With my own copy in hand, however, I can quite proudly admit that for those who don’t use literary prizes as a way to navigate their literary tastes (or opinions, for that matter), there is very little criticism one can level against the collection’s 12 stories without coming across as being just a little bit bitter. 

Yes, there certainly is a dose of poverty porn in the mix, and no shortage of violence, but from the story of a successful apartheid insurance dealer to the effect of an imported Chinese building crew on a small village facing gentrification, there is no dearth of diversity among these voices. 

When the stories are read consecutively, they encompass a fluid reading of some of the world’s most considered perspectives of the continent and will undoubtedly broaden your views of a “written Africa”, as Binyavanga Wainaina might put it. 
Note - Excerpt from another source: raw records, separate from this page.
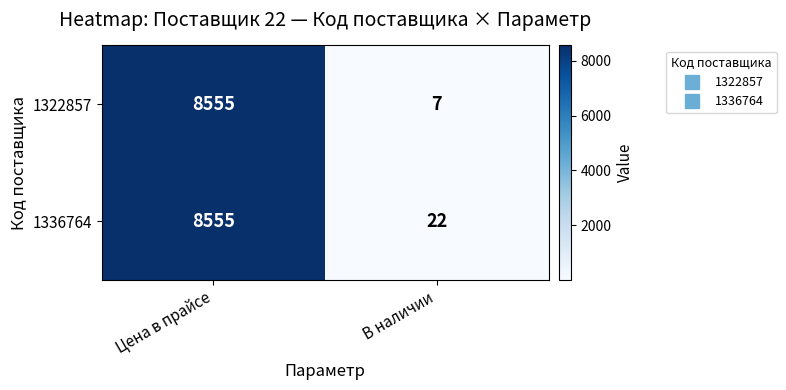

Which series changed the most between Цена в прайсе and В наличии?

1322857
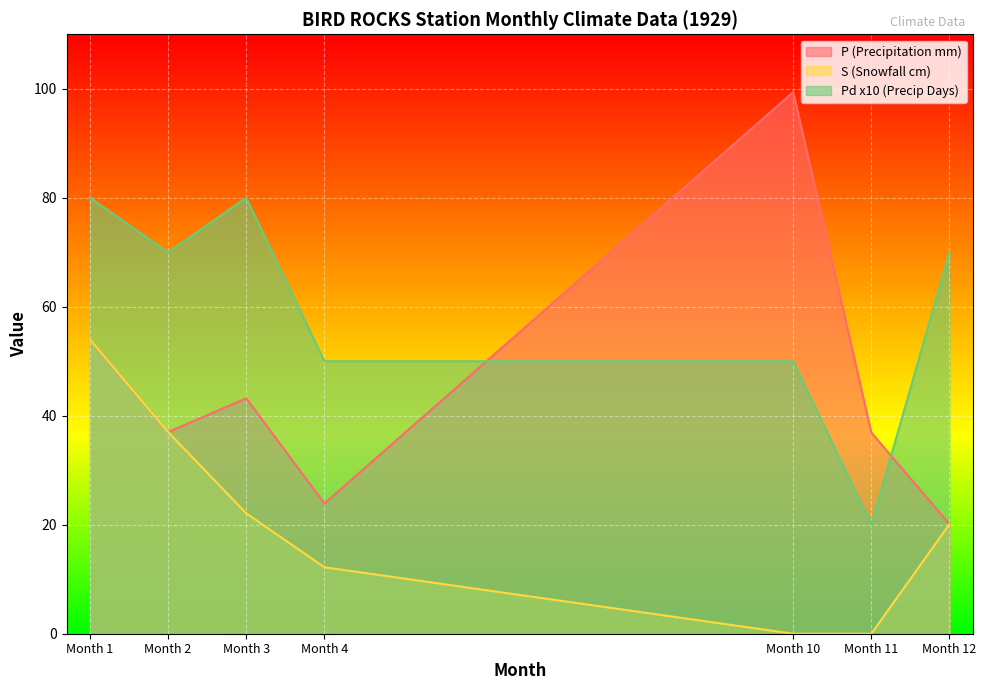

How many intersections are there between P (Precipitation mm) and Pd x10 (Precip Days)?

2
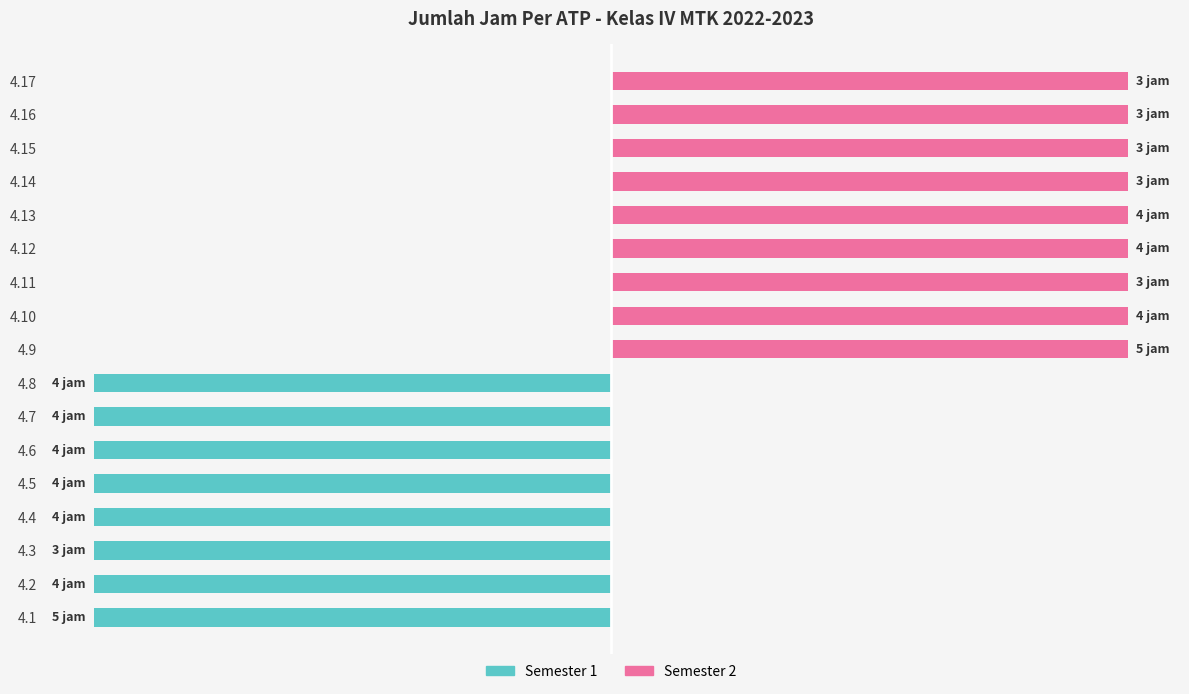

How many negative values does the Semester 1 series have?

8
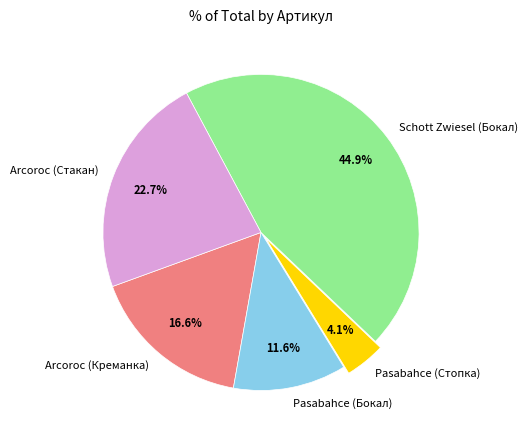

To the nearest percent, what percentage of the pie is Pasabahce (Бокал)?

12%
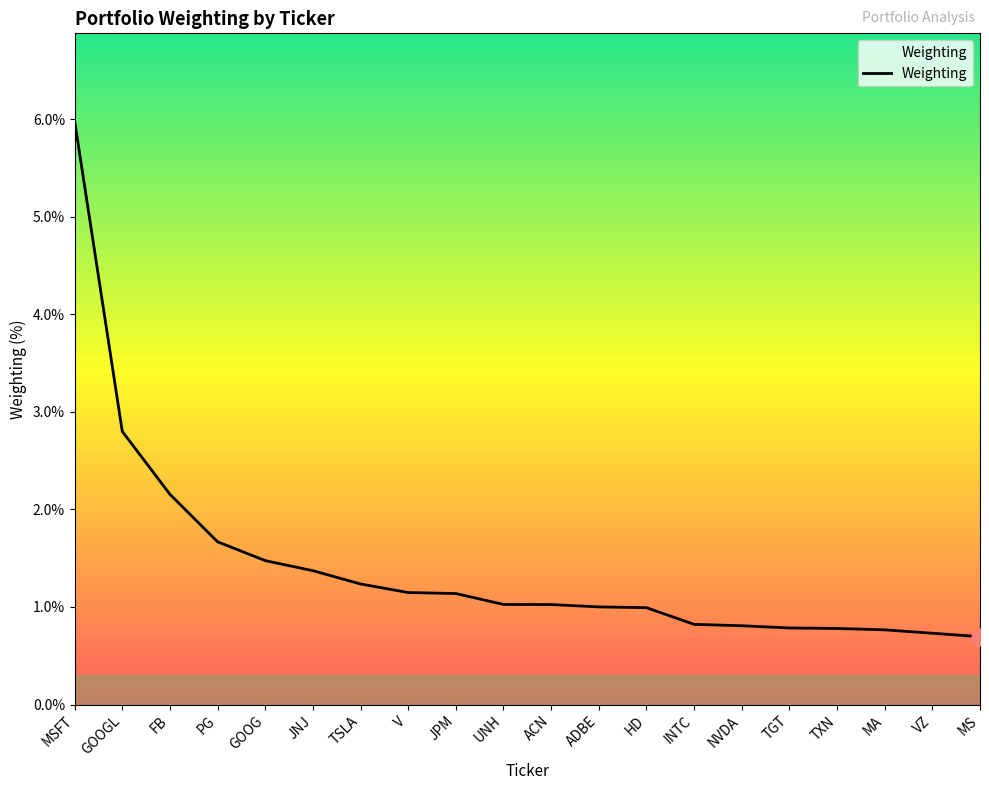

What is the difference between the maximum and minimum values?

5.3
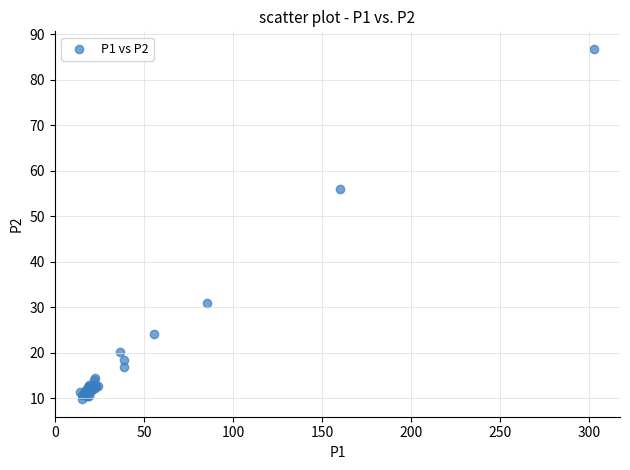

What Y value in the scatter plot is closest to 48?

55.9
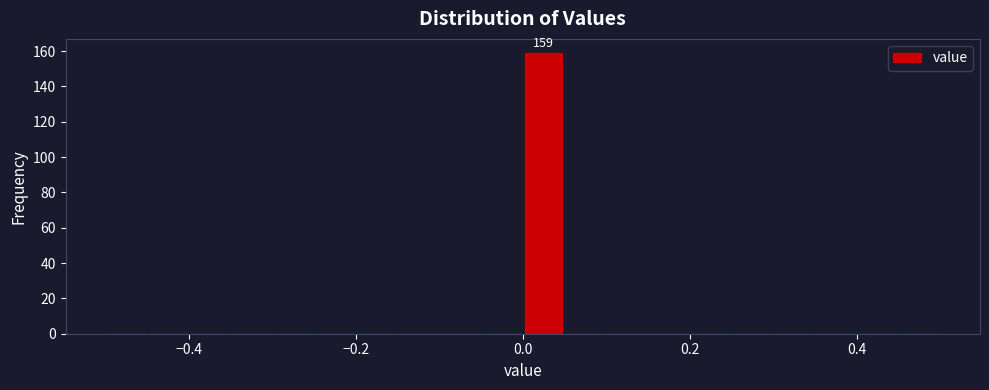

Around what value on the x-axis is the tallest bar? Give the approximate position of its centre, as read against the axis.

0.02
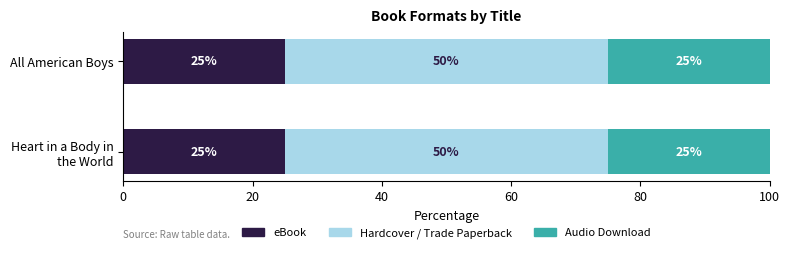

How many series are shown in this chart?

3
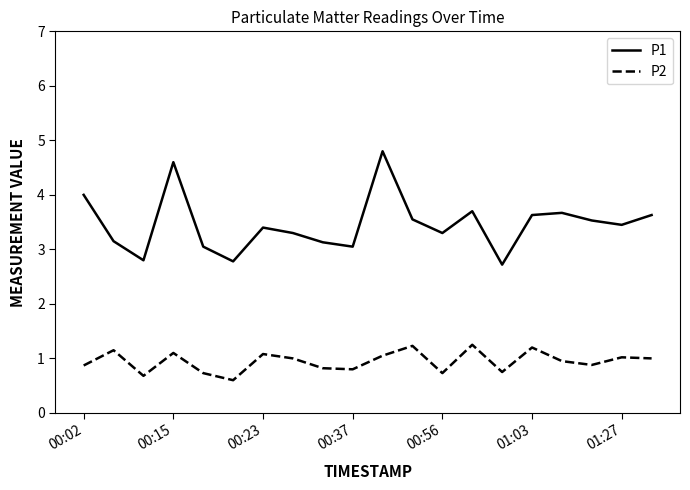

What is the lowest value of the P2 series?

0.6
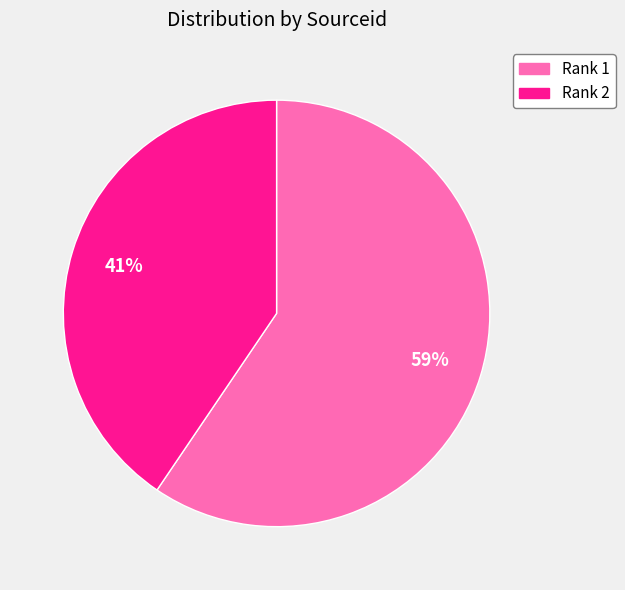

What percentage is the Rank 1 slice, to the nearest percent?

59%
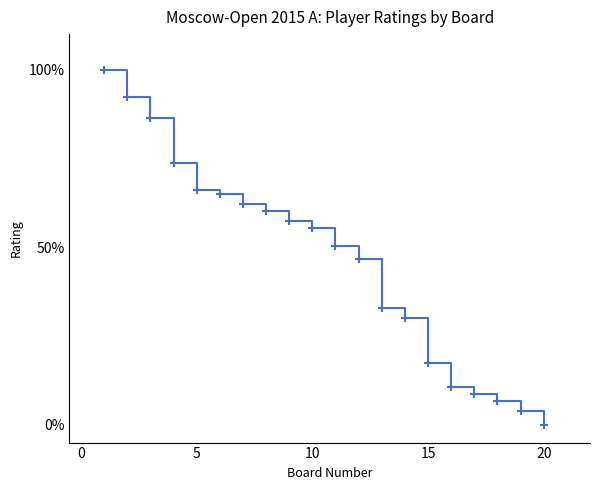

What is the greatest value displayed?

100.0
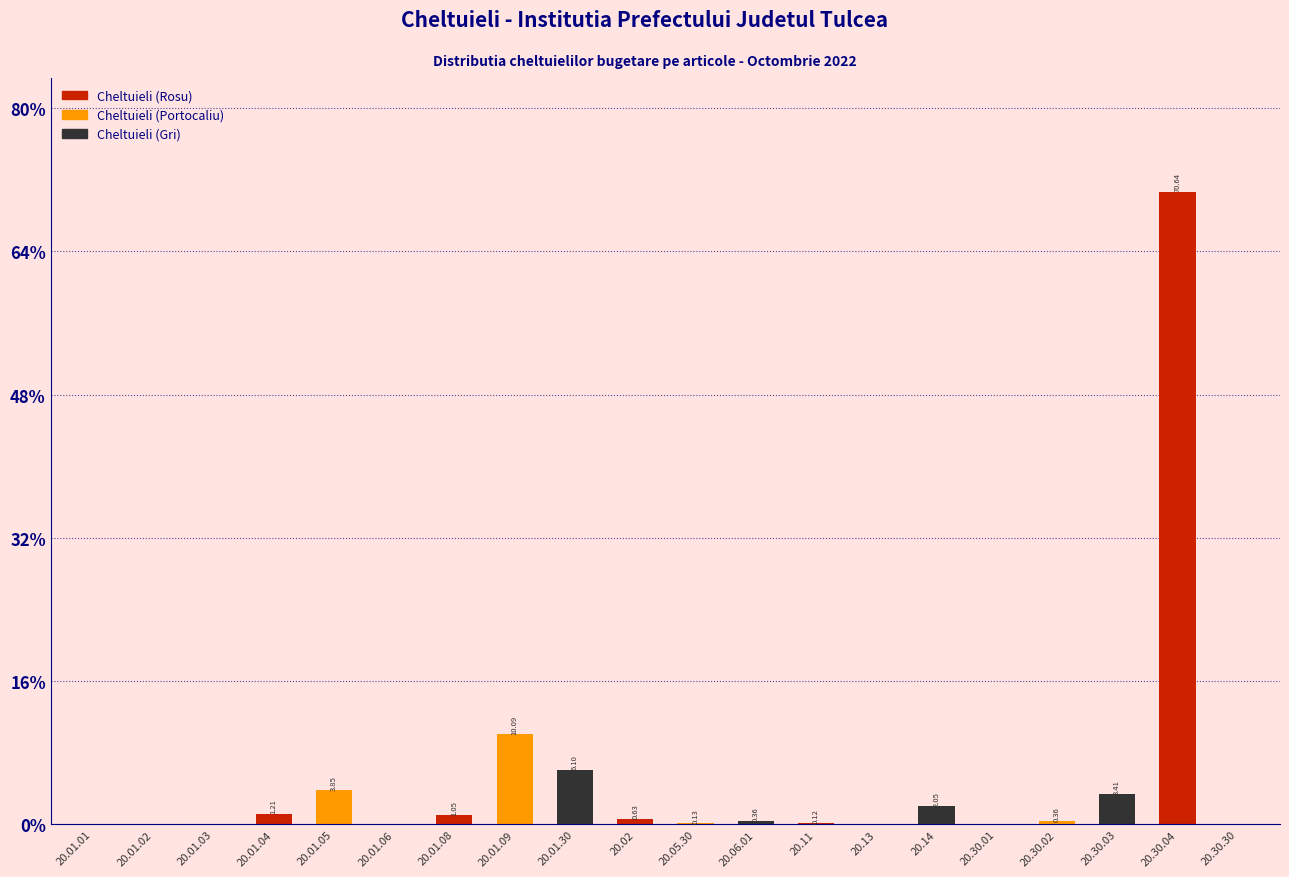

Which has a higher value, 20.01.03 or 20.01.08?

20.01.08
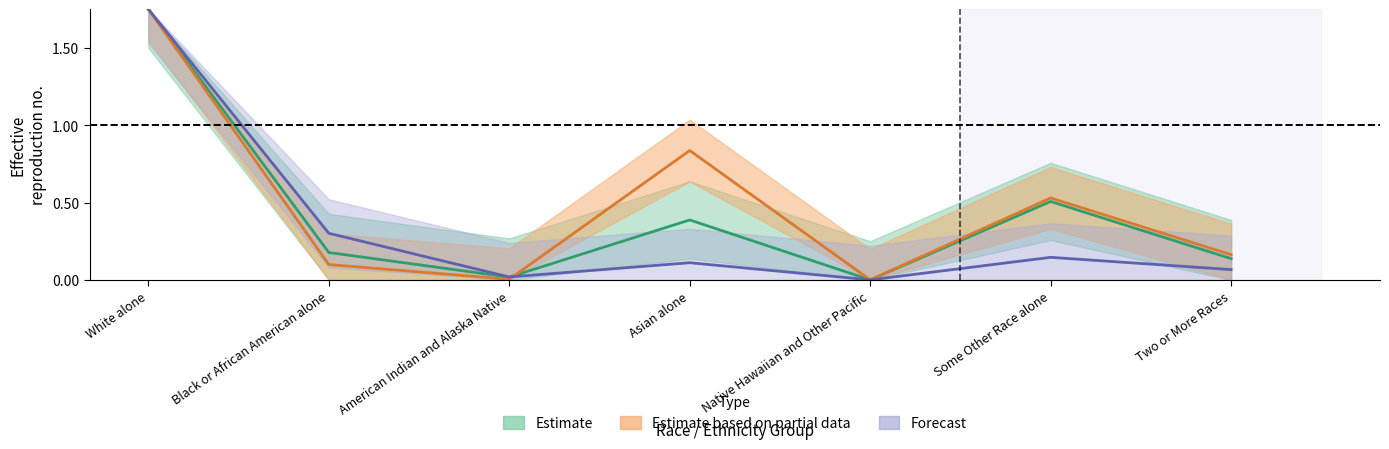

In California, how many points are lower than both neighbors (excluding endpoints)?

2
But even Wainaina, the 2002 winner of the prize, points out that “the Caine Prize can’t do what we all have to – centralise our vision for ourselves to ourselves and the world”. 

There is just too much tension and context to simply enjoy Lusaka Punk on a beach somewhere. The institution around it has made it much more than just a light read. But I would nevertheless suggest you try reading the work for yourself and seeing if, somewhere, among all the entries, you find a bit of your own story, or someone you know, or even just a story that reminds you of something you may have forgotten about the place in which you live. 

If you’re still unsure, you have the option to download a few of the free stories from this year’s selection from caineprize.com before buying the book.